- #1
binbagsss
- 1,305
- 11
Homework Statement
Hi,
I am trying to follow the working attached which is showing that the average energy is equal to the most probable energy, denoted by ##E*##,
where ##E*## is given by the ##E=E*## such that:
##\frac{\partial}{\partial E} (\Omega (E) e^{-\beta E}) = 0 ##
MY QUESTION: the third equality, i.e. the second line
I have it explained the first term is taking care of the explicit dependence and the second term is taking care of the implicit dependence.
I'm pretty confused, I have never seen an example like this before. The only thing I can see is that if there is implicted and explicit dependene you do the chain rule, getting a product of terms, not a sum.

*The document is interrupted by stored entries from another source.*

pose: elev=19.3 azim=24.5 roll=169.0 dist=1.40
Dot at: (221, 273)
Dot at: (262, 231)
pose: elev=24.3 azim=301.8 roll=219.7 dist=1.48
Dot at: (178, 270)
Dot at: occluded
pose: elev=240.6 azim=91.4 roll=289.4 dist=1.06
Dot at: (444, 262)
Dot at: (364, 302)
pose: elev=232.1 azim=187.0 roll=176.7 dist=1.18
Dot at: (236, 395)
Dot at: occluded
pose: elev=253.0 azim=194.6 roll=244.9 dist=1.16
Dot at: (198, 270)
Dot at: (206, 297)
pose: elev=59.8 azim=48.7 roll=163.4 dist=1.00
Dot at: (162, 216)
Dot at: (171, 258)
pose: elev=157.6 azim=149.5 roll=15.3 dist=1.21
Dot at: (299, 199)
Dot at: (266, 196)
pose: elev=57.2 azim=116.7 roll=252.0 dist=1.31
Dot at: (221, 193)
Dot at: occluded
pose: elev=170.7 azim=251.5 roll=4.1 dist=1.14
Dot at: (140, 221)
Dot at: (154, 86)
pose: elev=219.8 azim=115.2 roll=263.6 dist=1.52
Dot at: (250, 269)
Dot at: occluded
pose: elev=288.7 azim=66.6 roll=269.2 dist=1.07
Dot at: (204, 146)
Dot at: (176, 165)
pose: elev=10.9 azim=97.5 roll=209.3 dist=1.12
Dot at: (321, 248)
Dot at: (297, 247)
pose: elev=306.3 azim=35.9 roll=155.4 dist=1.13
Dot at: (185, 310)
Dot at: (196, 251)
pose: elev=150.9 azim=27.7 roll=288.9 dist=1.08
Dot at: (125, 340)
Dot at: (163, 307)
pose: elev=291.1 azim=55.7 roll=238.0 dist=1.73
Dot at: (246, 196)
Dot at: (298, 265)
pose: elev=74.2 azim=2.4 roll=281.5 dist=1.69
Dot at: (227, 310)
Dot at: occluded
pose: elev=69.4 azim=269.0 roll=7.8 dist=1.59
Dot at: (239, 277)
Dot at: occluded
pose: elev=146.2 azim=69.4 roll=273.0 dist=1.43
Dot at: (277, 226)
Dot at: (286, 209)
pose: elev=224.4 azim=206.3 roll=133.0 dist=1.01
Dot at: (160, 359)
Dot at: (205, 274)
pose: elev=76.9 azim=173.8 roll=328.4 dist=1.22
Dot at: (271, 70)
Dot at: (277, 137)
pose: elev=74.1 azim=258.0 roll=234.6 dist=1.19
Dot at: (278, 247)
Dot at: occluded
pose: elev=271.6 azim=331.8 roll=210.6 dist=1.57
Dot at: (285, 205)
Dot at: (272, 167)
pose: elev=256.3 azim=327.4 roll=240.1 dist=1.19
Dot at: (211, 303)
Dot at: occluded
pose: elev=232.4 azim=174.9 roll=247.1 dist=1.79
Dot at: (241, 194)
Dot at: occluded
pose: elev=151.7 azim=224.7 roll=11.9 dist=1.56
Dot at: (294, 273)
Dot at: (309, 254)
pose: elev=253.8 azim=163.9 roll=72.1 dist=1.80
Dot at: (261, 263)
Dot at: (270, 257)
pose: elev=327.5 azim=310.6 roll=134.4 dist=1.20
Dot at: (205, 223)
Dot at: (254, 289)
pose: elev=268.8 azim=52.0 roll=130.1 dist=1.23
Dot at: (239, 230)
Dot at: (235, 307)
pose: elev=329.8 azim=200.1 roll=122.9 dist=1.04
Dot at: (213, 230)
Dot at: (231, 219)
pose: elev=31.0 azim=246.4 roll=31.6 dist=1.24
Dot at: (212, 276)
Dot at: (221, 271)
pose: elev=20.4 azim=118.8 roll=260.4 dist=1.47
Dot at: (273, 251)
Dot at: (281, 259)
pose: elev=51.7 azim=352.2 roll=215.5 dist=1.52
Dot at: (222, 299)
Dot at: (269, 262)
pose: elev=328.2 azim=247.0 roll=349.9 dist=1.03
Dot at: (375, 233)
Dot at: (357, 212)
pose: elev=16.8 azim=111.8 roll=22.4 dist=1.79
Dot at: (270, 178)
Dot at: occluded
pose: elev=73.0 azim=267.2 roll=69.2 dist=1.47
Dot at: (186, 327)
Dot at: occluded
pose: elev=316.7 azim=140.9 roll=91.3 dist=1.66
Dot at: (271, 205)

I.e. letting ##f(E(\beta))## denote the function we are taking the deriviate of, I would conclude :
##\frac{\partial}{\partial \beta} f(E(\beta)) = \frac{\partial E}{\partial \beta}\frac{\partial}{\partial E}##...
I have never seen a sum of terms obtained from differentiation of explicit and implicit dependence of some variable.
Can some please expalin and tell me why the chain rule is not correct here? or (Links to any material on this also appreciated, thanks )
context is canonical ensemble, statistical mechanics.
Many thanks in advance.
Homework Equations
see above
The Attempt at a Solution
see above [/B]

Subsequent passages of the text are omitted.